Data visualization pictures

####

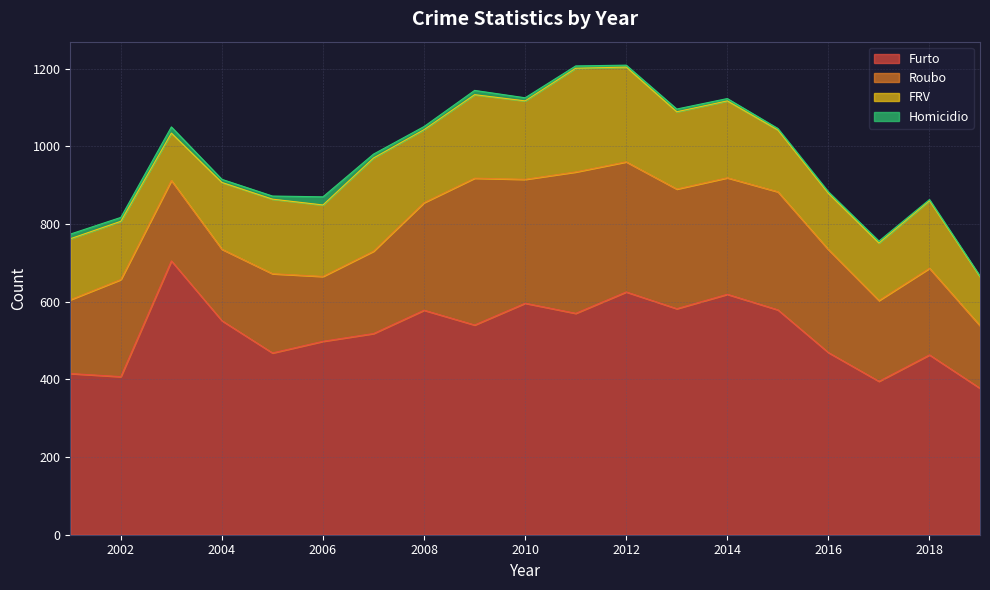

What are all the series names shown in the legend?

Furto, Roubo, FRV, Homicidio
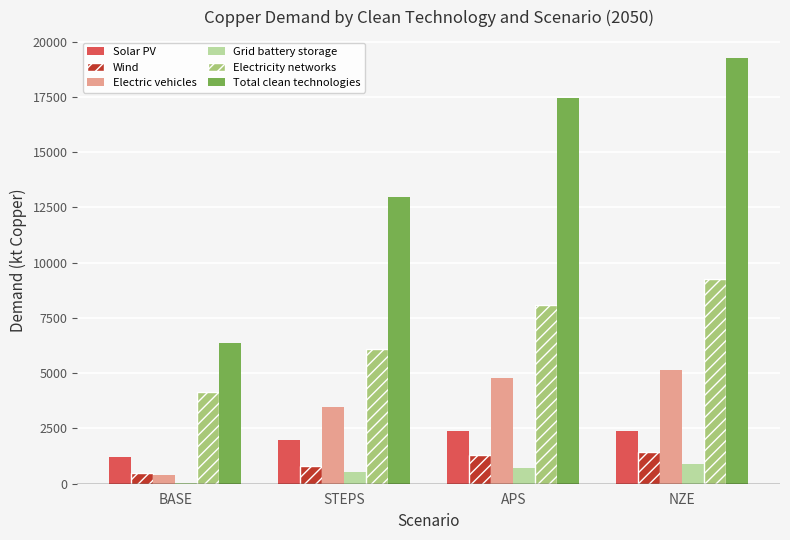

True or false: Electricity networks has a value of 8096 at APS.

True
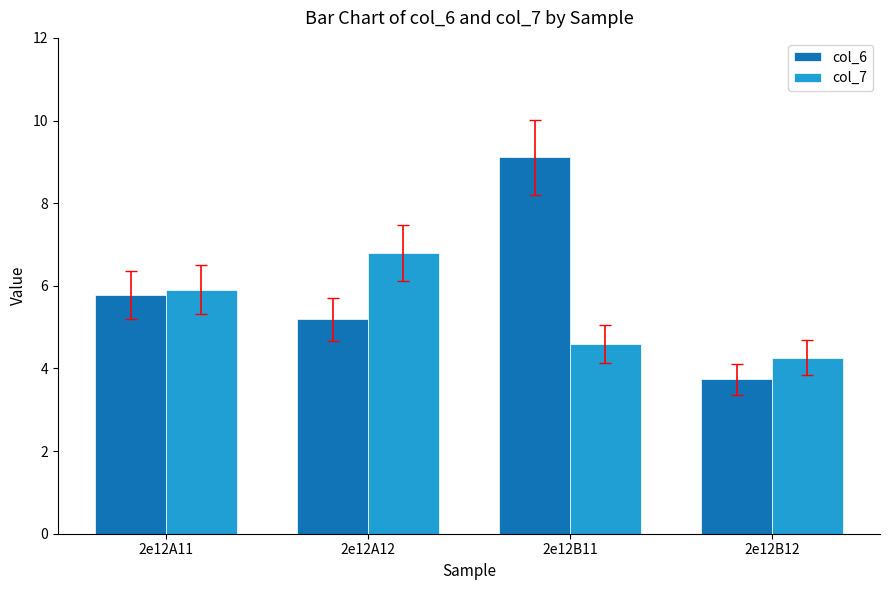

How many distinct data groups are displayed?

2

####

▶ [Task objective]: Copy the text of every row above word for word, leaving out the pictures.

▶ [Exercise solution]:
What are all the series names shown in the legend?

Furto, Roubo, FRV, Homicidio

True or false: Electricity networks has a value of 8096 at APS.

True

How many distinct data groups are displayed?

2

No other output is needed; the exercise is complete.